Skip to main content

Client for the Solr search service

Project description

solrpy

solrpy is a Python client for Solr, an enterprise search server built on top of Lucene. solrpy allows you to add documents to a Solr instance, and then to perform queries and gather search results from Solr using Python.

  • Supports Solr 1.2 through 10.x
  • Automatic Solr version detection with runtime feature gating
  • Python 3.10+ required

Installation

pip install solrpy

Or with Poetry:

poetry add solrpy

Overview

import solr

# create a connection to a solr server
s = solr.Solr('http://localhost:8983/solr/mycore')

# the server version is auto-detected
print(s.server_version)  # e.g. (9, 4, 1)

# check if the server is reachable
print(s.ping())  # True

# add a document to the index
doc = {
    "id": 1,
    "title": "Lucene in Action",
    "author": ["Erik Hatcher", "Otis Gospodnetić"],
}
s.add(doc, commit=True)

# do a search
response = s.select('title:lucene')
for hit in response.results:
    print(hit['title'])

Response format

Since v1.0.4, solrpy uses JSON (wt=json) by default, matching Solr 7.0+ behavior.

For legacy XML mode:

s = solr.Solr('http://localhost:8983/solr/mycore', response_format='xml')

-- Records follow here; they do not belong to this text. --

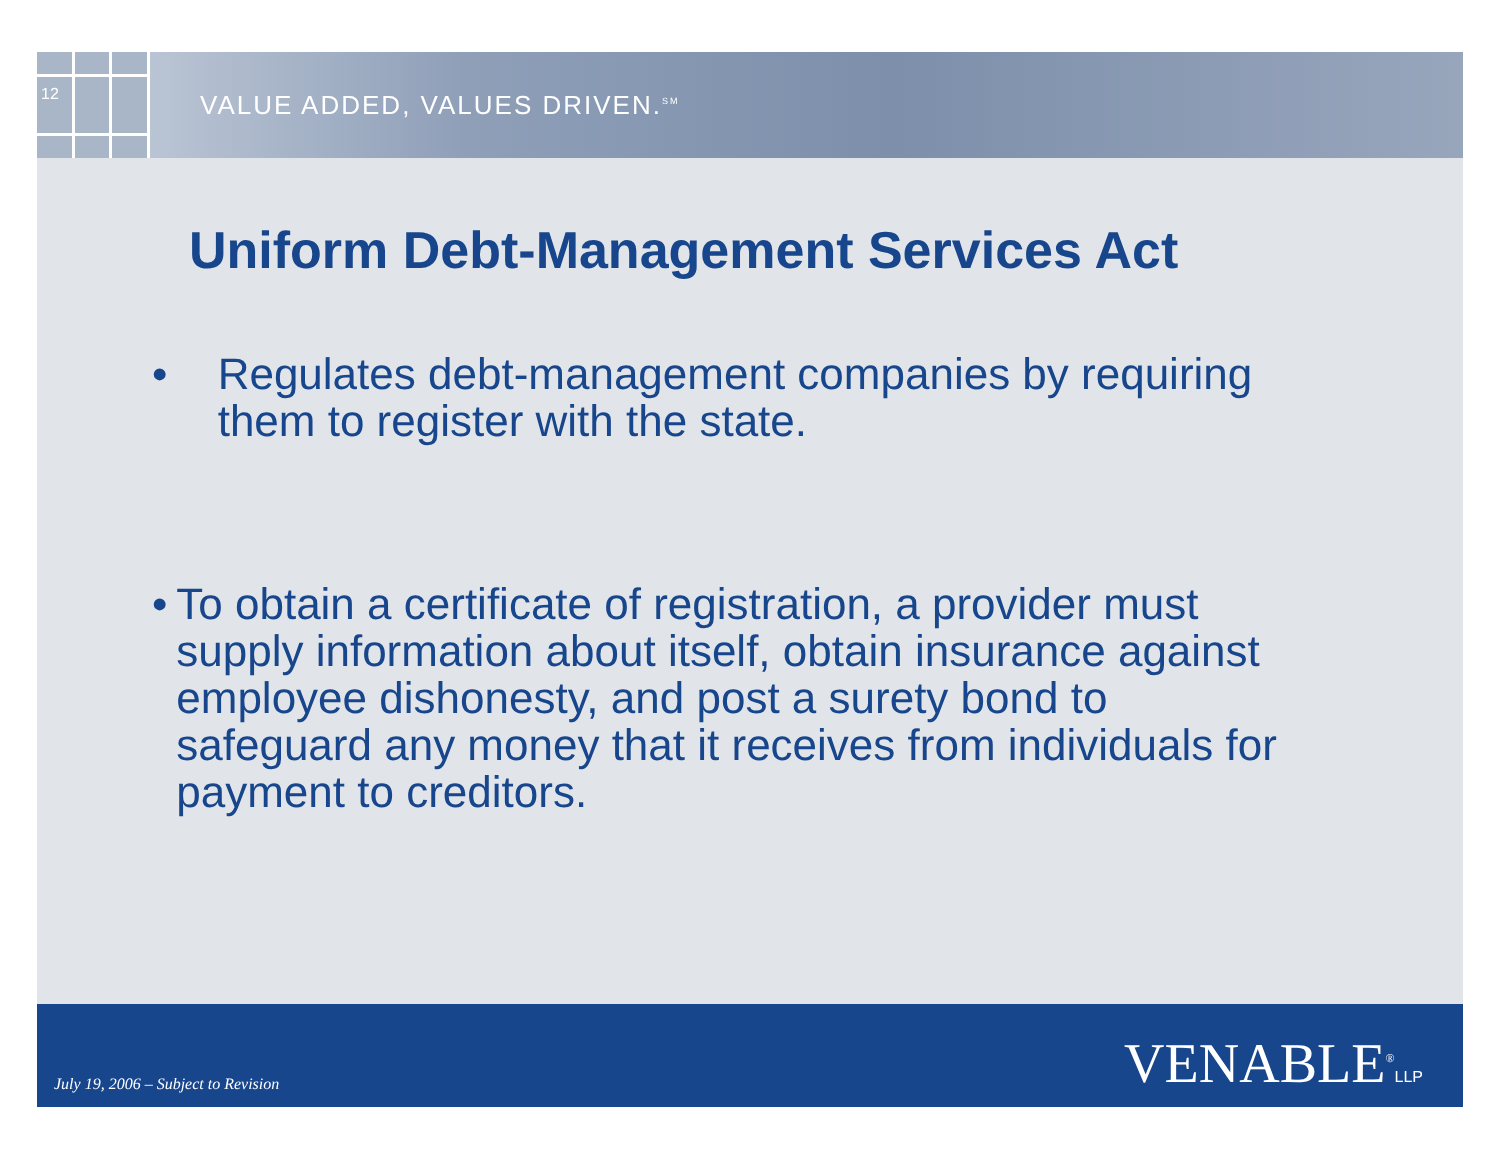12
VALUE ADDED, VALUES DRIVEN.<sup>SM</sup>
Uniform Debt-Management Services Act
• Regulates debt-management companies by requiring them to register with the state.
• To obtain a certificate of registration, a provider must supply information about itself, obtain insurance against employee dishonesty, and post a surety bond to safeguard any money that it receives from individuals for payment to creditors.
July 19, 2006 – Subject to Revision
VENABLE<sup>®</sup>LLP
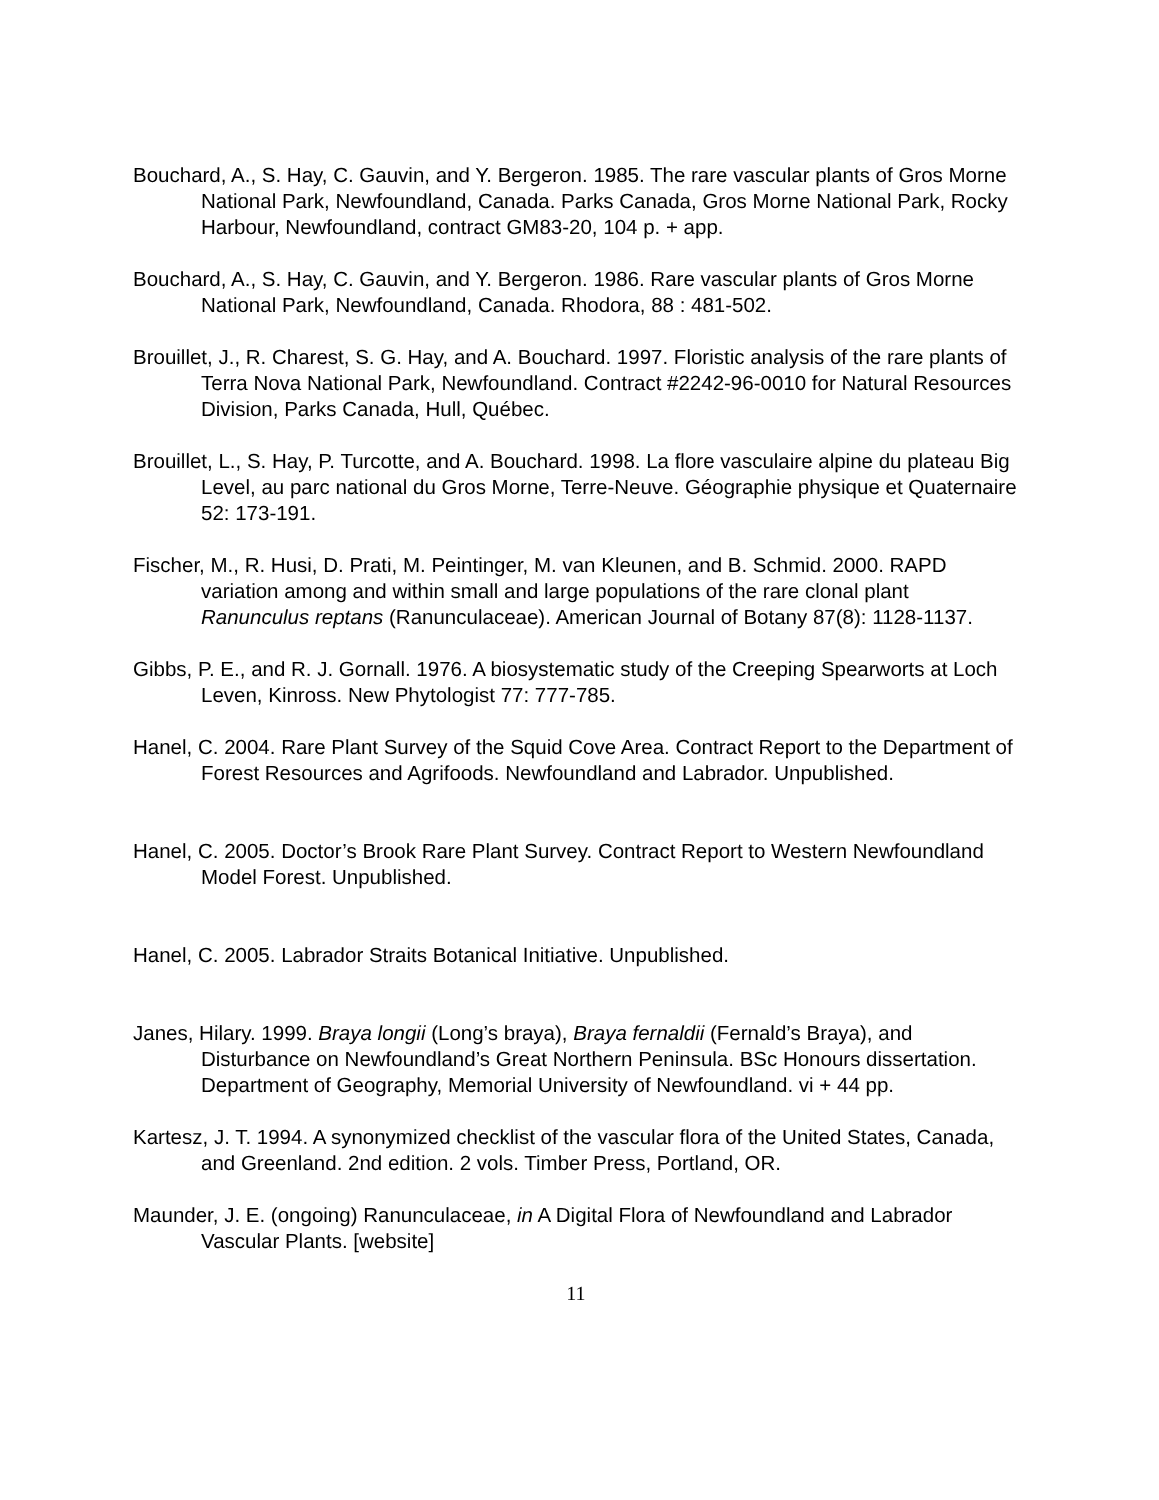Bouchard, A., S. Hay, C. Gauvin, and Y. Bergeron. 1985. The rare vascular plants of Gros Morne National Park, Newfoundland, Canada. Parks Canada, Gros Morne National Park, Rocky Harbour, Newfoundland, contract GM83-20, 104 p. + app.
Bouchard, A., S. Hay, C. Gauvin, and Y. Bergeron. 1986. Rare vascular plants of Gros Morne National Park, Newfoundland, Canada. Rhodora, 88 : 481-502.
Brouillet, J., R. Charest, S. G. Hay, and A. Bouchard. 1997. Floristic analysis of the rare plants of Terra Nova National Park, Newfoundland. Contract #2242-96-0010 for Natural Resources Division, Parks Canada, Hull, Québec.
Brouillet, L., S. Hay, P. Turcotte, and A. Bouchard. 1998. La flore vasculaire alpine du plateau Big Level, au parc national du Gros Morne, Terre-Neuve. Géographie physique et Quaternaire 52: 173-191.
Fischer, M., R. Husi, D. Prati, M. Peintinger, M. van Kleunen, and B. Schmid. 2000. RAPD variation among and within small and large populations of the rare clonal plant Ranunculus reptans (Ranunculaceae). American Journal of Botany 87(8): 1128-1137.
Gibbs, P. E., and R. J. Gornall. 1976. A biosystematic study of the Creeping Spearworts at Loch Leven, Kinross. New Phytologist 77: 777-785.
Hanel, C. 2004. Rare Plant Survey of the Squid Cove Area. Contract Report to the Department of Forest Resources and Agrifoods. Newfoundland and Labrador. Unpublished.
Hanel, C. 2005. Doctor’s Brook Rare Plant Survey. Contract Report to Western Newfoundland Model Forest. Unpublished.
Hanel, C. 2005. Labrador Straits Botanical Initiative. Unpublished.
Janes, Hilary. 1999. Braya longii (Long’s braya), Braya fernaldii (Fernald’s Braya), and Disturbance on Newfoundland’s Great Northern Peninsula. BSc Honours dissertation. Department of Geography, Memorial University of Newfoundland. vi + 44 pp.
Kartesz, J. T. 1994. A synonymized checklist of the vascular flora of the United States, Canada, and Greenland. 2nd edition. 2 vols. Timber Press, Portland, OR.
Maunder, J. E. (ongoing) Ranunculaceae, in A Digital Flora of Newfoundland and Labrador Vascular Plants. [website]
11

The Response object API is identical regardless of format.

More powerful queries

Optional parameters for query, faceting, highlighting, and more like this can be passed in as Python parameters to the query method. Convert the dot notation (e.g. facet.field) to underscore notation (e.g. facet_field) so that they can be used as parameter names.

response = s.select('title:lucene', facet='true', facet_field='subject')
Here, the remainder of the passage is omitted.